### WORK TASK 1
Reproduce the full article on the IAPP Global Privacy Summit 2026 word for word.

*** DOCUMENT EXCERPT ***

IAPP Global Privacy Summit 2026: State AI Trends, FTC Signals, California’s DROP Build-Out, and the Hard Work of Cookie Compliance | Kelley Drye & Warren LLP

IAPP Global Privacy Summit 2026: State AI Trends, FTC Signals, California’s DROP Build-Out, and the Hard Work of Cookie Compliance | Kelley Drye & Warren LLP

IAPP Global Privacy Summit 2026: State AI Trends, FTC Signals, California’s DROP Build-Out, and the Hard Work of Cookie Compliance | Kelley Drye & Warren LLP

https://www.jdsupra.com/legalnews/iapp-global-privacy-summit-2026-state-5247293/

Publish Date: 2026-04-03 13:52:00

Source Domain: www.jdsupra.com

Conference season is upon us, and with the cherry blossoms at peak bloom, the IAPP held its annual Global Privacy Summit here in Washington. The Summit featured keynotes from Prince Harry and Salman Rushdie, both of whom discussed their challenging experiences with personal privacy. For privacy professionals, the Summit underscored that 2026 is shaping up to be a year of proving that compliance programs work in practice, not just on paper. Here are a few takeaways.

FTC Commissioner Meador’s Fireside Chat

Commissioner Mark Meador’s fireside chat with IAPP Vice President Caitlin Fennessy suggested a pragmatic enforcement posture. When asked whether the FTC may move beyond its usual set of consent order remedies, Meador said his primary question when evaluating potential remedies is ​“Does this [remedy] adequately solve the harm that was alleged in the complaint?” That perspective and focus on fit and effectiveness may shape what the FTC expects to see from companies demonstrating compliance. Commissioner Meador also noted that building out mechanisms to enforce the Take It Down Act is a top Agency priority.

*** End of DOCUMENT EXCERPT ***
*** DATA EXTRACT ***

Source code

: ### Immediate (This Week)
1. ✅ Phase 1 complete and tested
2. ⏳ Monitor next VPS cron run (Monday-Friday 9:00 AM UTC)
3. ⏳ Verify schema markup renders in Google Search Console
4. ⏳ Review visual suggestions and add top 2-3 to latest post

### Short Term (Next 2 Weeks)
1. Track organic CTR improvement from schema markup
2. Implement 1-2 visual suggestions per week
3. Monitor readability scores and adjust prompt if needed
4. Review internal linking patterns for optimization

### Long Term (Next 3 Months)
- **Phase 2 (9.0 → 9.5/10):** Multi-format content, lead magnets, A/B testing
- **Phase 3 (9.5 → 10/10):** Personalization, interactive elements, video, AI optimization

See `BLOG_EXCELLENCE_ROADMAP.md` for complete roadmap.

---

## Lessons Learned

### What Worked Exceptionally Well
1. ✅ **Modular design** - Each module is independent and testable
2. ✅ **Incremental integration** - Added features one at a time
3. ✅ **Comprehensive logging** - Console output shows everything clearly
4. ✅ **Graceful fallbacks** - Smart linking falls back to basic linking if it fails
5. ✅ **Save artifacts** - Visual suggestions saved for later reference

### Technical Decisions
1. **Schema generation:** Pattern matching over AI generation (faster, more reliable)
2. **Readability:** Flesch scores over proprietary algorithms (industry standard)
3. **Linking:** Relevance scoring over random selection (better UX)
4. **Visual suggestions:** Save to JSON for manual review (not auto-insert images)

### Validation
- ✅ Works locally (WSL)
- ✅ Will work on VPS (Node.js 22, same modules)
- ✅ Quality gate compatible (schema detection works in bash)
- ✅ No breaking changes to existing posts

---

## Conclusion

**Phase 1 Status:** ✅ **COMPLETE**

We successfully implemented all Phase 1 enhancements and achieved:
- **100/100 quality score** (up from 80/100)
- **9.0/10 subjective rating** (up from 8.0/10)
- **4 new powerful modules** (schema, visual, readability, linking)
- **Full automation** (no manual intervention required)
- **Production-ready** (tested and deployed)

*** End of DATA EXTRACT ***

### WORK TASK 2
Copy out the lines of the records from the one containing "We successfully implemented" through the last line of the records, inclusive.

### ANSWER SECTION 1
IAPP Global Privacy Summit 2026: State AI Trends, FTC Signals, California’s DROP Build-Out, and the Hard Work of Cookie Compliance | Kelley Drye & Warren LLP

IAPP Global Privacy Summit 2026: State AI Trends, FTC Signals, California’s DROP Build-Out, and the Hard Work of Cookie Compliance | Kelley Drye & Warren LLP

IAPP Global Privacy Summit 2026: State AI Trends, FTC Signals, California’s DROP Build-Out, and the Hard Work of Cookie Compliance | Kelley Drye & Warren LLP

https://www.jdsupra.com/legalnews/iapp-global-privacy-summit-2026-state-5247293/

Publish Date: 2026-04-03 13:52:00

Source Domain: www.jdsupra.com

Conference season is upon us, and with the cherry blossoms at peak bloom, the IAPP held its annual Global Privacy Summit here in Washington. The Summit featured keynotes from Prince Harry and Salman Rushdie, both of whom discussed their challenging experiences with personal privacy. For privacy professionals, the Summit underscored that 2026 is shaping up to be a year of proving that compliance programs work in practice, not just on paper. Here are a few takeaways.

FTC Commissioner Meador’s Fireside Chat

Commissioner Mark Meador’s fireside chat with IAPP Vice President Caitlin Fennessy suggested a pragmatic enforcement posture. When asked whether the FTC may move beyond its usual set of consent order remedies, Meador said his primary question when evaluating potential remedies is ​“Does this [remedy] adequately solve the harm that was alleged in the complaint?” That perspective and focus on fit and effectiveness may shape what the FTC expects to see from companies demonstrating compliance. Commissioner Meador also noted that building out mechanisms to enforce the Take It Down Act is a top Agency priority.

### ANSWER SECTION 2
We successfully implemented all Phase 1 enhancements and achieved:
- **100/100 quality score** (up from 80/100)
- **9.0/10 subjective rating** (up from 8.0/10)
- **4 new powerful modules** (schema, visual, readability, linking)
- **Full automation** (no manual intervention required)
- **Production-ready** (tested and deployed)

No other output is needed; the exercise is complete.